- RECORDS FOR PROCESSING:
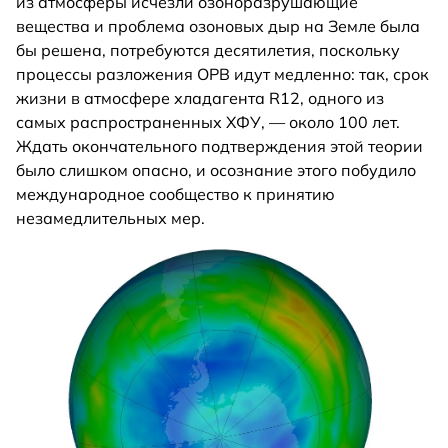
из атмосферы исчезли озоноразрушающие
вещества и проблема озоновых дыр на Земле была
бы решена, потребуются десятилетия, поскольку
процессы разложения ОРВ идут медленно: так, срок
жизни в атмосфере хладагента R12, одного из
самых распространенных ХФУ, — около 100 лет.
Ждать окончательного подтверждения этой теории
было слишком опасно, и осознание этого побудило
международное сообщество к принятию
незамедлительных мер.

- PROBLEM: The lines from the one containing "вещества и проблема" through the final line of the listing above are all you should set down, exactly as written.

- REPLY:
вещества и проблема озоновых дыр на Земле была
бы решена, потребуются десятилетия, поскольку
процессы разложения ОРВ идут медленно: так, срок
жизни в атмосфере хладагента R12, одного из
самых распространенных ХФУ, — около 100 лет.
Ждать окончательного подтверждения этой теории
было слишком опасно, и осознание этого побудило
международное сообщество к принятию
незамедлительных мер.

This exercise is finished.